Großflächiger Schutz: Die modulare Auslegung des TRML-4D-Radars erlaubt eine reibungslose Integration in die Nato-Luftverteidigungsarchitektur.

Baldige Nutzung im Blickwinkel

IRIS-T SLM bietet bereits heute einen hoch-effektiven Schutz gegen Flächenflugzeuge, Rotorflügler, Flugkörper und Drohnen. Der Effektor erfüllt im Gegensatz zu alternativ diskutierten Lösungen alle Anforderungen an Reichweite und Leistungsfähigkeiten. Auf Basis der Zusammenarbeit in einem gemeinsamen Exportprogramm vertiefen Diehl Defence und HENSOLDT nun die Kooperation mit Blick auf die Bedrohungslage in Deutschland. Gemeinsame Vorhaben für andere Kunden von Diehl Defence mit weiteren Partnern in anderen Ländern bleiben davon unbetroffen. Eine Leistungssteigerung des bestehenden Systems IRIS-T SLM ist bei Diehl Defence und HENSOLDT als IRIS-T SLX in Entwicklung, um das vorhandene Luftverteidigungssystem durch größere Reichweite (bis zu 80 km) und Höhenabdeckung (bis zu 30 km) gegen Luftziele zu ergänzen und damit Reaktions- und Vorwarnzeiten zu verkürzen.

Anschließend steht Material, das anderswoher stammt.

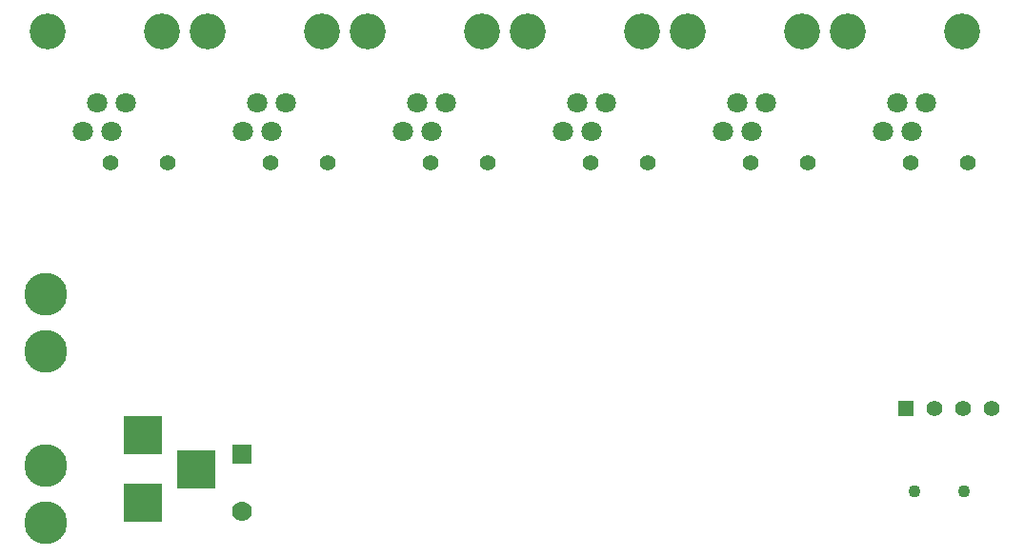
<source format=gbs>
G04 #@! TF.FileFunction,Soldermask,Bot*
%FSLAX46Y46*%
G04 Gerber Fmt 4.6, Leading zero omitted, Abs format (unit mm)*
G04 Created by KiCad (PCBNEW 4.0.2+dfsg1-stable) date Sun 12 Jun 2016 04:00:05 PM EDT*
%MOMM*%
G01*
G04 APERTURE LIST*
%ADD10C,0.150000*%
%ADD11C,1.100000*%
%ADD12R,1.778000X1.778000*%
%ADD13C,1.778000*%
%ADD14C,3.200000*%
%ADD15C,1.800000*%
%ADD16C,3.810000*%
%ADD17C,1.397000*%
%ADD18R,1.397000X1.397000*%
%ADD19R,3.500120X3.500120*%
G04 APERTURE END LIST*
D10*
D11*
X106131360Y-69380100D03*
X110530640Y-69380100D03*
D12*
X46355000Y-66040000D03*
D13*
X46355000Y-71120000D03*
D14*
X39243000Y-28448000D03*
X29083000Y-28448000D03*
D15*
X36068000Y-34798000D03*
X34798000Y-37338000D03*
X33528000Y-34798000D03*
X32258000Y-37338000D03*
D16*
X28956000Y-72136000D03*
X28956000Y-67056000D03*
X28956000Y-56896000D03*
X28956000Y-51816000D03*
D14*
X53467000Y-28448000D03*
X43307000Y-28448000D03*
D15*
X50292000Y-34798000D03*
X49022000Y-37338000D03*
X47752000Y-34798000D03*
X46482000Y-37338000D03*
D14*
X67691000Y-28448000D03*
X57531000Y-28448000D03*
D15*
X64516000Y-34798000D03*
X63246000Y-37338000D03*
X61976000Y-34798000D03*
X60706000Y-37338000D03*
D14*
X81915000Y-28448000D03*
X71755000Y-28448000D03*
D15*
X78740000Y-34798000D03*
X77470000Y-37338000D03*
X76200000Y-34798000D03*
X74930000Y-37338000D03*
D14*
X96139000Y-28448000D03*
X85979000Y-28448000D03*
D15*
X92964000Y-34798000D03*
X91694000Y-37338000D03*
X90424000Y-34798000D03*
X89154000Y-37338000D03*
D14*
X110363000Y-28448000D03*
X100203000Y-28448000D03*
D15*
X107188000Y-34798000D03*
X105918000Y-37338000D03*
X104648000Y-34798000D03*
X103378000Y-37338000D03*
D17*
X39751000Y-40132000D03*
X34671000Y-40132000D03*
X53975000Y-40132000D03*
X48895000Y-40132000D03*
X68199000Y-40132000D03*
X63119000Y-40132000D03*
X82423000Y-40132000D03*
X77343000Y-40132000D03*
X96647000Y-40132000D03*
X91567000Y-40132000D03*
X110871000Y-40132000D03*
X105791000Y-40132000D03*
D18*
X105410000Y-61976000D03*
D17*
X107950000Y-61976000D03*
X110490000Y-61976000D03*
X113030000Y-61976000D03*
D19*
X37592000Y-64411860D03*
X37592000Y-70411340D03*
X42291000Y-67411600D03*
M02*

</source>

Diehl Defence bestätigte bei einem Gespräch mit wt im April, dass die gemeinsamen Lösungen der beiden Partnerunternehmen im Fall einer baldigen Beschaffungsentscheidung ab dem dritten Quartal 2022 an den deutschen Kunden ausgeliefert werden können. Diehl Defence stellte klar, dass es sich hierbei um Produkte handelt, die als rein deutsche Systeme nicht auf ausländische Technologie angewiesen sind und dem Nutzer deshalb ein Höchstmaß an Zulassbarkeit und Zertifizierbarkeit zum Betrieb in Deutschland – mit vollständiger Interoperabilität in der Nato-integrierten Luftverteidigungsarchitektur – bieten. Damit kann eine höchstmögliche Versorgungssicherheit angeboten werden. Diehl Defence offeriert mit IRIS-T SLM als Generalunternehmer ein vollständiges Luftverteidigungssystem aus einer Hand an, das sich aus den Systemkomponenten Feuerleitzentrale, Radar und Flugkörper-Startgerät sowie einem vollständigen integrierten Logistik- und Support-Konzept – Integrated Logistics Support Concept (ILSC) – zusammensetzt.